Could portal.hdfgroup.org be made searchable by Googlebot?


#1

Hi again :wink:

Entering this search string into Google:

site:portal.hdfgroup.org hdf5

turns up no results.

Is there a compelling reason that the HDF5 documentation is not searchable (presumably because Google’s crawler has been banned from this website) ? This really makes it extremely difficult to find HDF5 documentation about specific topics unless one knows in advance exactly where to look. It would be greatly appreciated if this could be fixed!

Thanks for considering,

Kevin


#2

Hi Kevin,

We are unfortunately aware of this problem. While we have identified a few potential causes and solutions, we have not had the resources to devote to this issue. We hope to work on it during this calendar year to get this resolved and get our documentation in a better state for users. As always, we welcome feedback and/or resources from our community to resolve this.

Lori Cooper
Product Marketing Associate


#3

Thanks for your reply, Lori!

I noticed since first posting that this issue was already reported an entire year ago:

Respectfully, I suggest that prioritizing a fix would benefit both current HDF5 library users and the HDF group. The current lack of searchable docs presents both a challenge to existing users, and a barrier against uptake by prospective users.

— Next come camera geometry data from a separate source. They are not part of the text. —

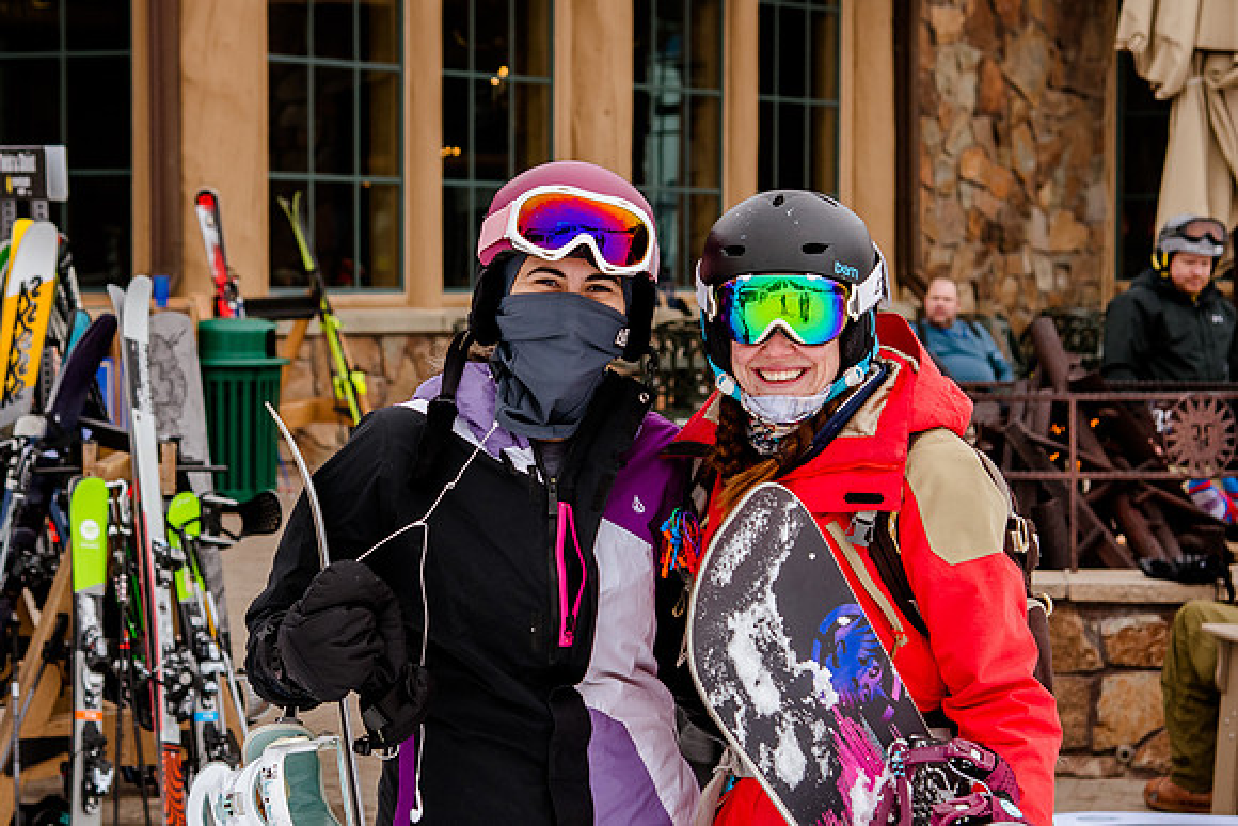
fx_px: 4006
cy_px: 355
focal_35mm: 116
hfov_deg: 17.6
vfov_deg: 11.8
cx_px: 523
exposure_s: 1/1000
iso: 400
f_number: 5.6
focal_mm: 66
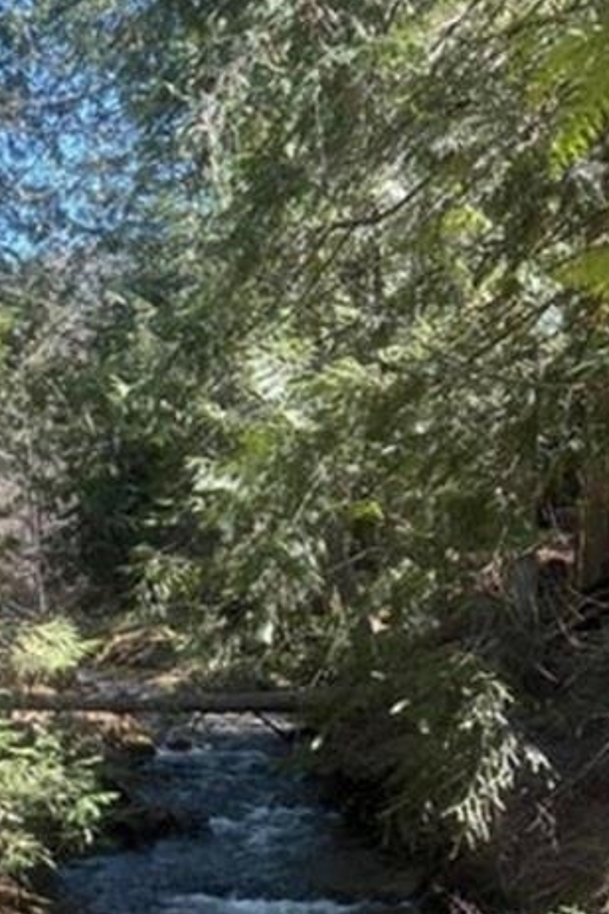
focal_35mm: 54
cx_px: 142
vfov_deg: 34.1
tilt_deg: -12.6
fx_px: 1370
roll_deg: -0.5
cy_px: 884
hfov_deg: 24.7
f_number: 1.78
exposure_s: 1/355
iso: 80
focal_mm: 6.86
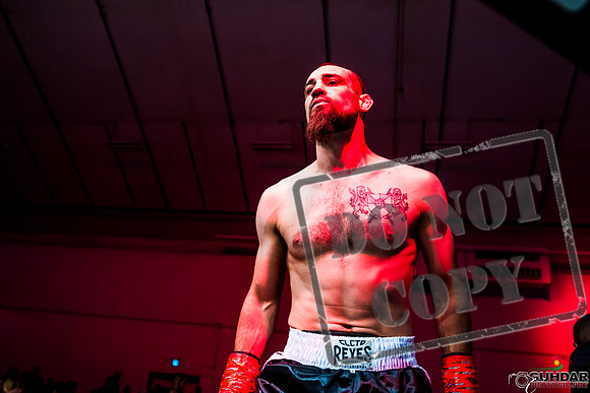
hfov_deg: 61.9
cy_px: 196
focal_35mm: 30
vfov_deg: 43.6
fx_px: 492
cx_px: 295
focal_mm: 30
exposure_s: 1/250
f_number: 4
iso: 4000
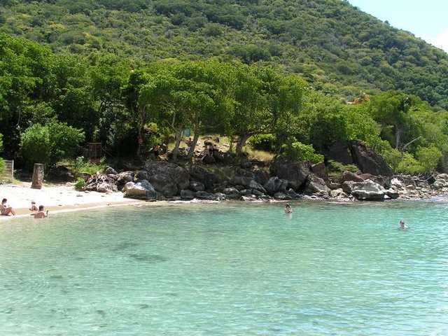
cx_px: 224
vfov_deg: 30.9
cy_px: 168
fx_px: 608
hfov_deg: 40.4
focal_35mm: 47
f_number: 5.6
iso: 50
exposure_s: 1/200
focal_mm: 7.3
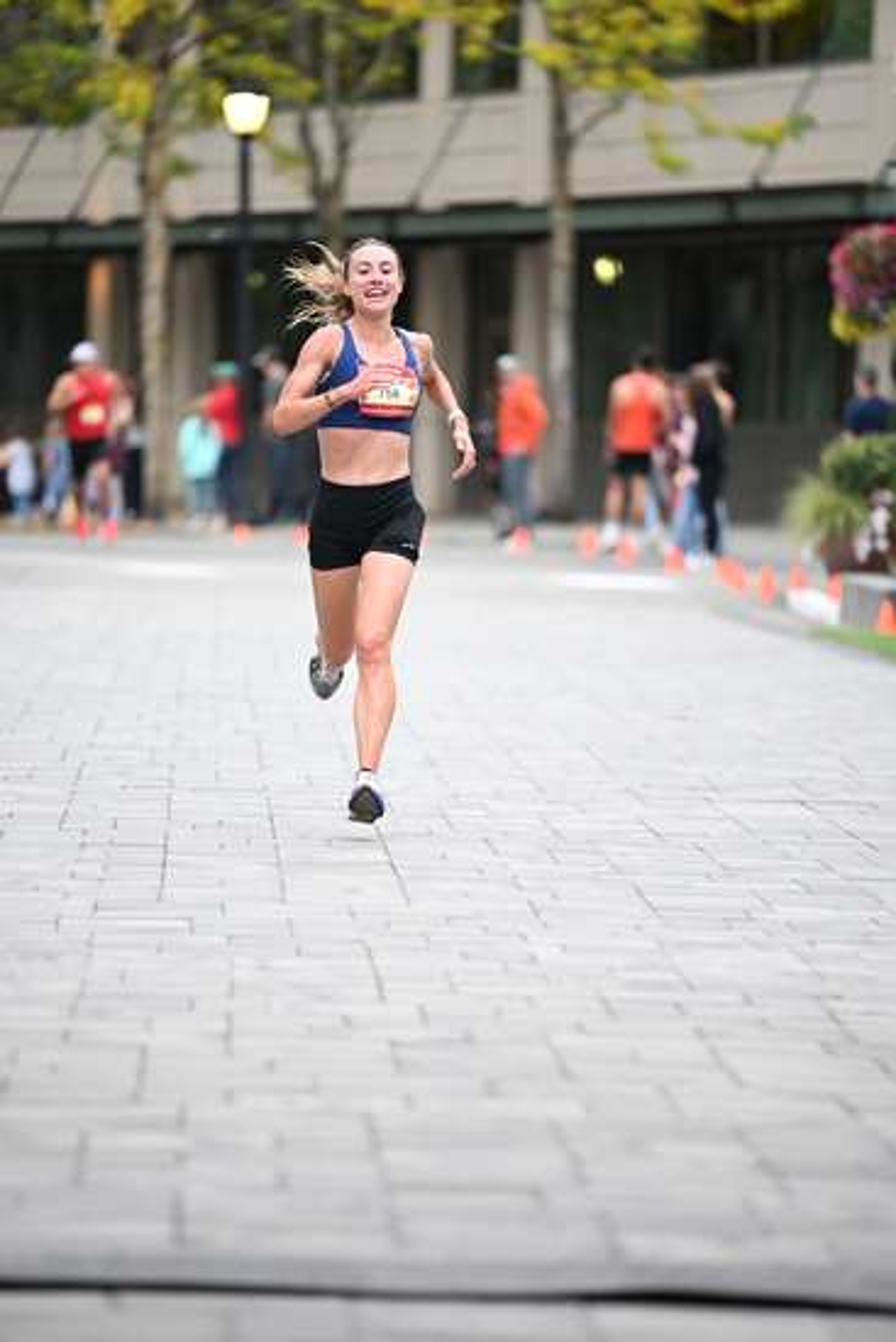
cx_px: 448
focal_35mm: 200
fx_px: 7461
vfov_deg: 10.3
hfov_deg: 6.9
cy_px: 671
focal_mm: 200
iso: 1600
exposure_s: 1/800
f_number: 2.8
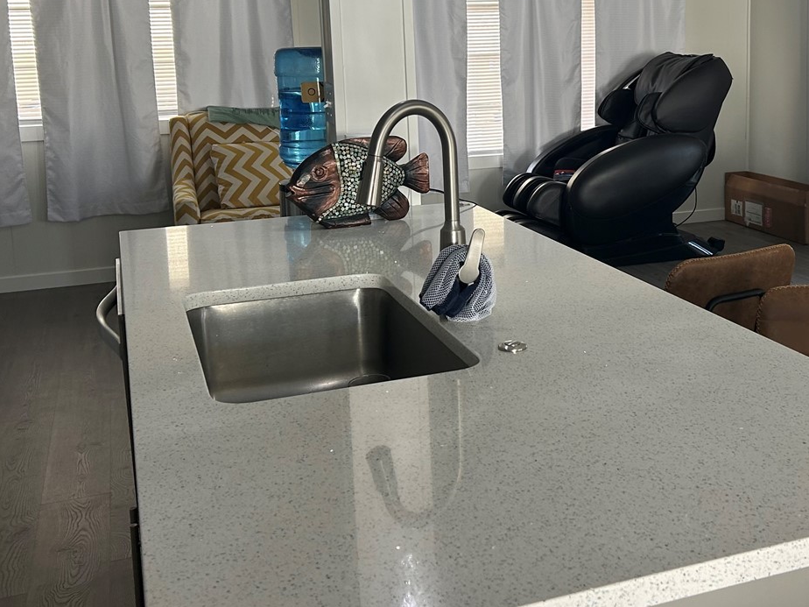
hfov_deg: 41.6
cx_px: 531
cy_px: 167
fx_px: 1052
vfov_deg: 31.7
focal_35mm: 45
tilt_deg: -7.9
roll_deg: +0.7
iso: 80
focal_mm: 5.7
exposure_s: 1/120
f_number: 1.5
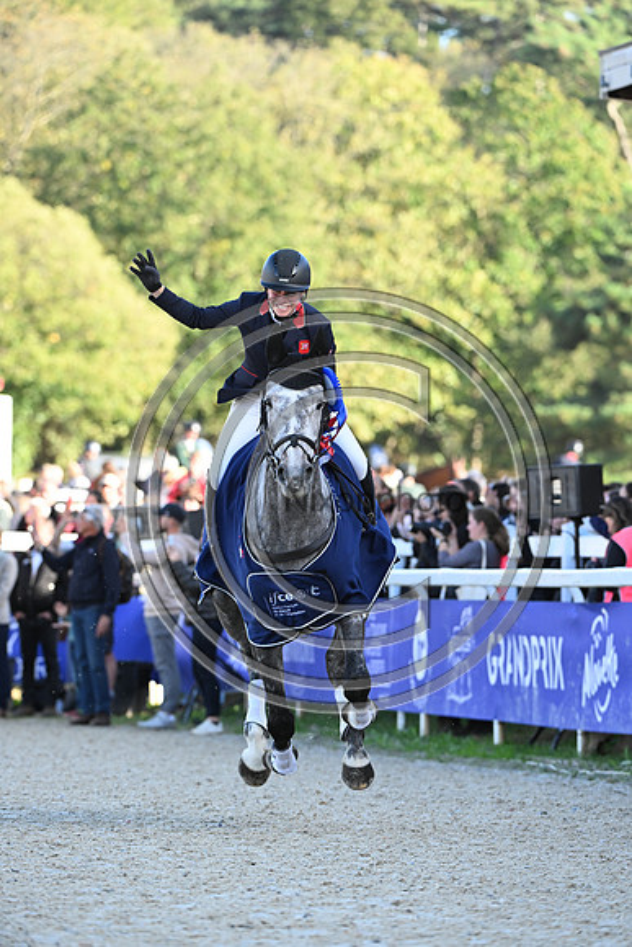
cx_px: 316
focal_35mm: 260
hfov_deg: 5.3
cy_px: 474
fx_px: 6842
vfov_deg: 7.9
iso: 1800
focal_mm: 260
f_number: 5.6
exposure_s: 1/800
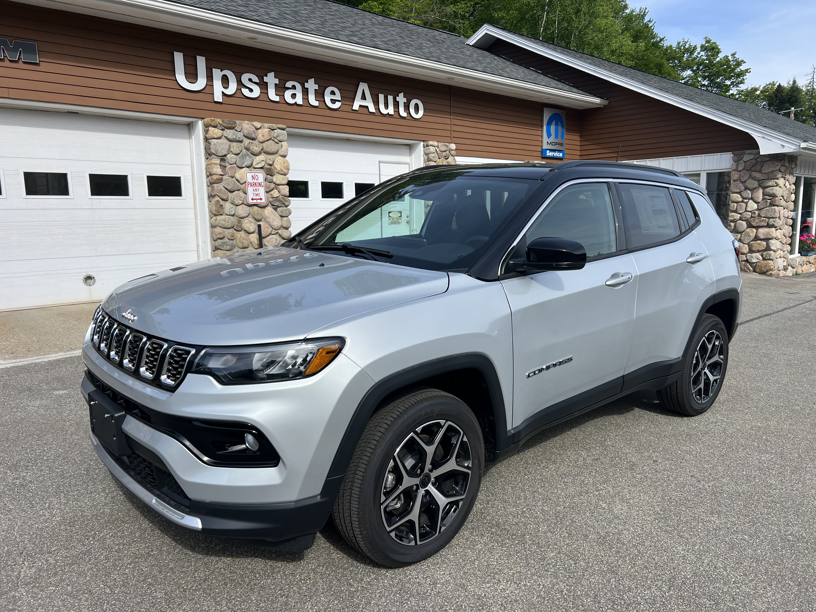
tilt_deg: -9.8
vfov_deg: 53.1
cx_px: 408
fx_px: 613
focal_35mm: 26
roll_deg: +1.3
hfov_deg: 67.3
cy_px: 306
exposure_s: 1/3257
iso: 50
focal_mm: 5.7
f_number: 1.5
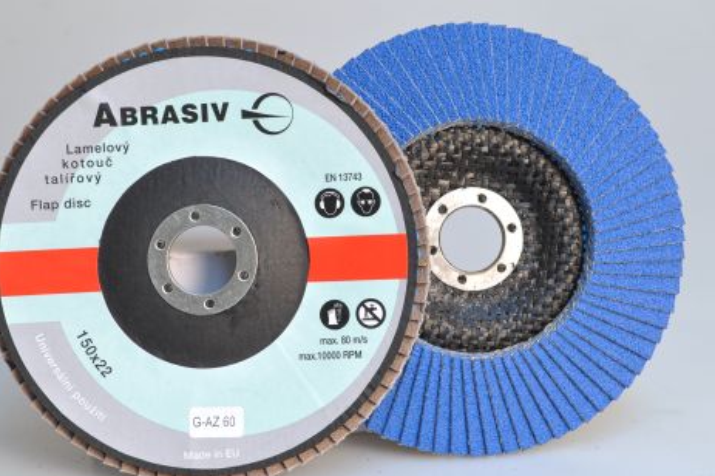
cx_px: 335
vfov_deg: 20.0
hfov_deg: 29.7
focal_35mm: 68
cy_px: 255
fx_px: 1350
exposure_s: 1/6
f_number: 9
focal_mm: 42
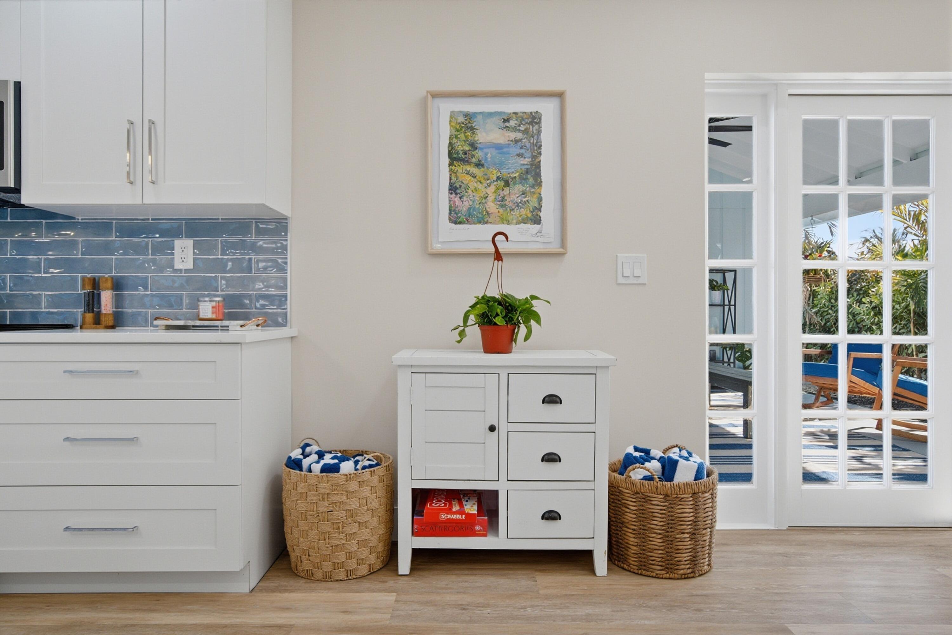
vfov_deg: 53.1
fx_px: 635
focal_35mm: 24
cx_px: 476
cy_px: 318
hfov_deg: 73.7
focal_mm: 24
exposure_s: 1/640
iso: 800
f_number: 8
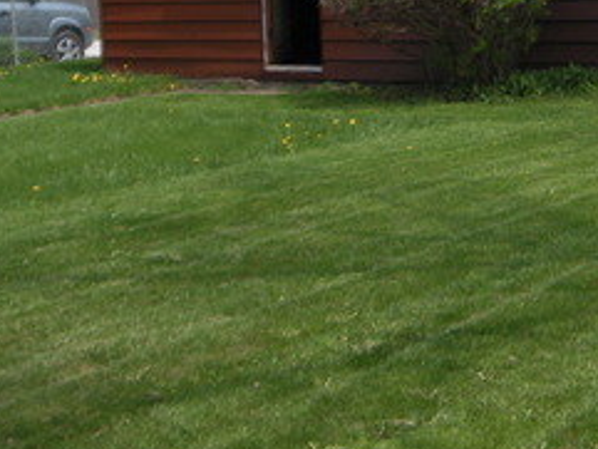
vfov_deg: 15.3
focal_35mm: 93
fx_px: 1607
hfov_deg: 20.8
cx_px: 499
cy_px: -112
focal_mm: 5.9
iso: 64
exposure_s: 1/450
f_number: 3.8
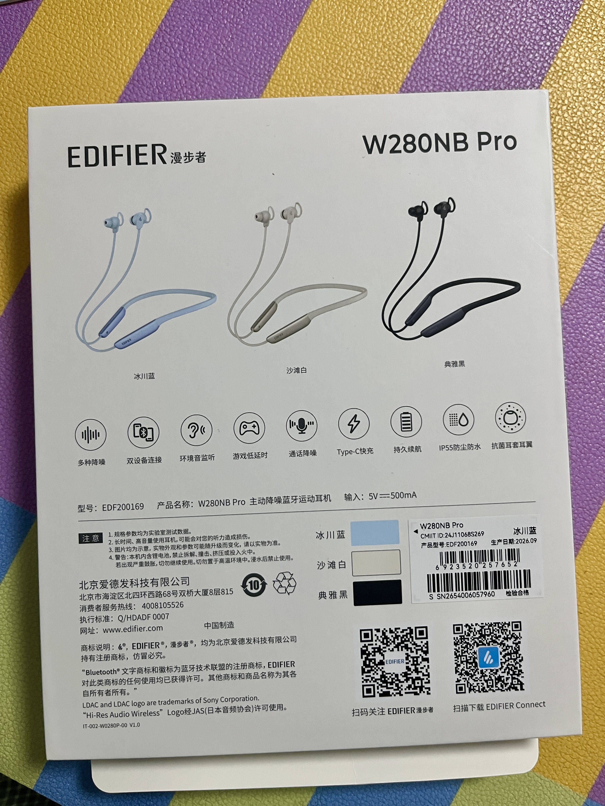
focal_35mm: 26
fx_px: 606
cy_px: 403
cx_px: 302
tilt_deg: -88.5
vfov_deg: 67.3
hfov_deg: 53.1
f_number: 1.6
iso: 125
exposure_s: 1/50
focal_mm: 5.1
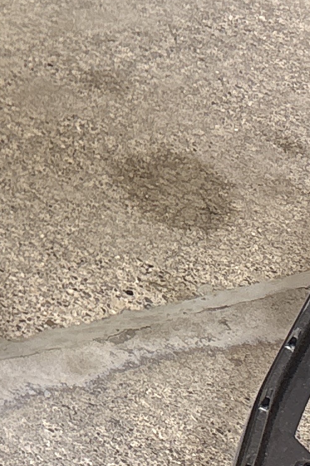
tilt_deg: -27.1
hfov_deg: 7.4
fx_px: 1900
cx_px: -830
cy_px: -185
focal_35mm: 147
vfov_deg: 13.3
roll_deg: -2.0
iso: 64
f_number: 1.6
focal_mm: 5.96
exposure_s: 1/120
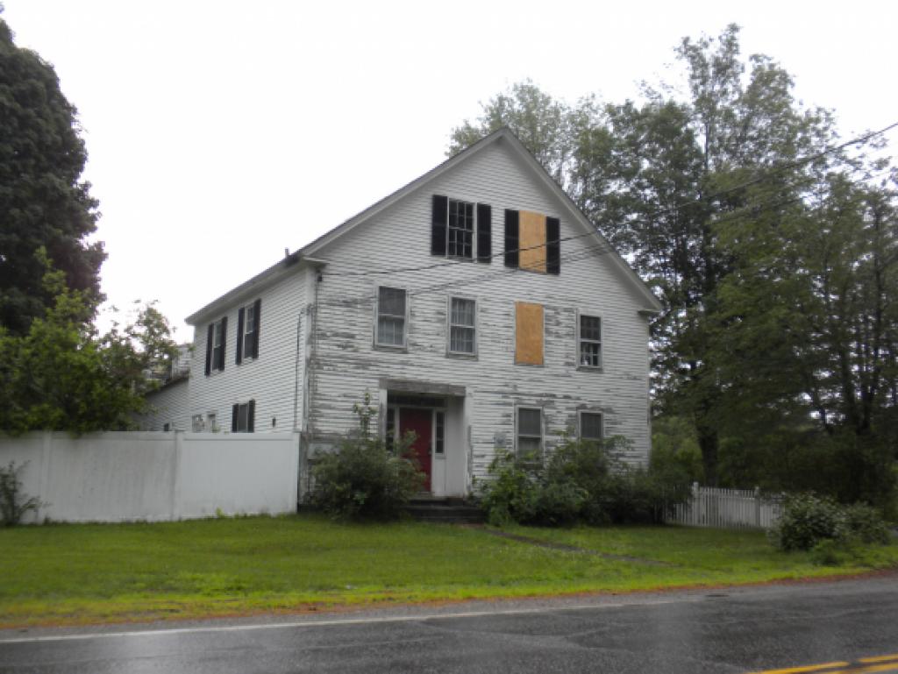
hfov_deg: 50.1
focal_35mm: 37
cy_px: 337
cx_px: 449
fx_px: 960
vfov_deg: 38.7
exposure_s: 1/55
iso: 100
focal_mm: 6.6
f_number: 3.5
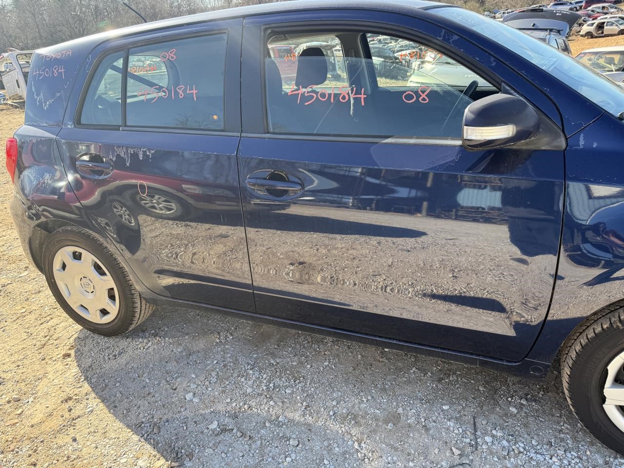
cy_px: 234
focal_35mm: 24
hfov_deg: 71.6
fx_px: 433
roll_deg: +5.0
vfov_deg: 56.8
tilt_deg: -25.4
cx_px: 312
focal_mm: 6.76
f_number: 1.78
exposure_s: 1/931
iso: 100
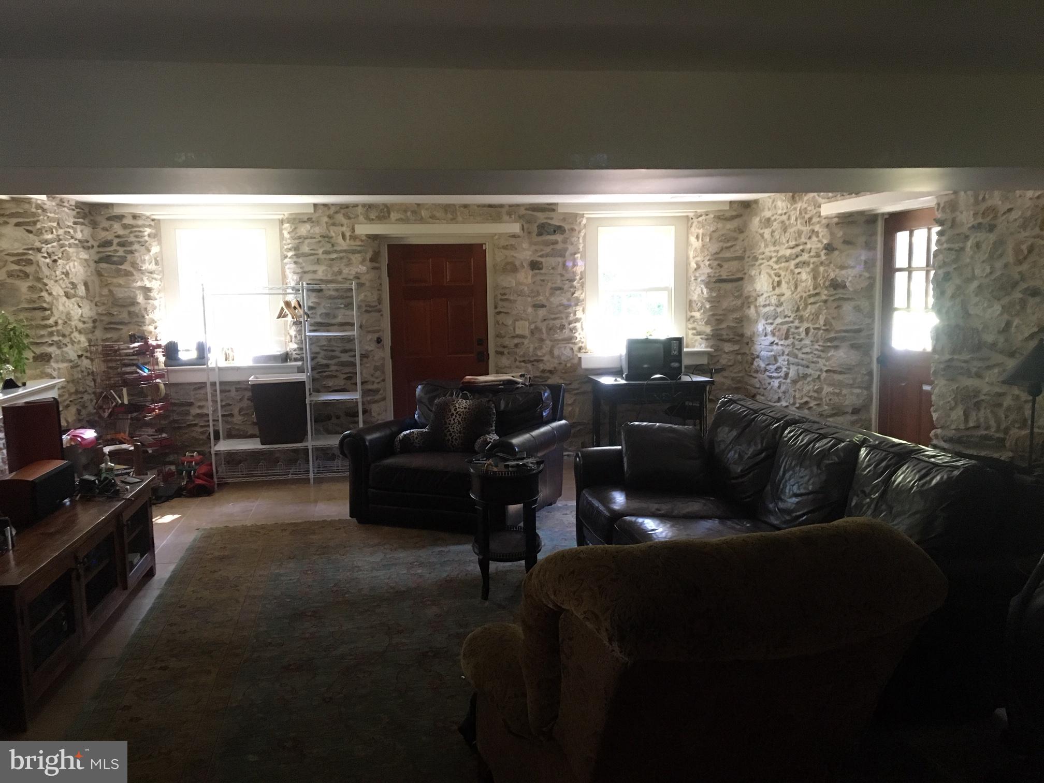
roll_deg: +1.7
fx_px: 875
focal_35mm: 29
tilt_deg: -8.1
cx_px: 522
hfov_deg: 61.7
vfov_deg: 48.2
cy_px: 392
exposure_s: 1/24
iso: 200
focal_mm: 4.15
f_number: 2.2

I have no insight into the technical issues you face, but maybe a workaround would be to generate a static mirror of the website (daily?) and allow that mirror to be searchable? This mirror could even be maintained by some enterprising person outside the HDF group if permission to create a mirror could be granted. (I am afraid that I cannot be that person since maintaining a mirror site would be far too time intensive for me.)

Best regards,
Kevin


#4

It looks like the robots.txt file (https://portal.hdfgroup.org/robots.txt ) creates a redirect loop - attempting to fetch it results in a 302 redirect back to the same address. As responsible crawlers use that file to determine what they are allowed to look at, I wonder if they respond to this brokenness by assuming the entire domain is off-limits.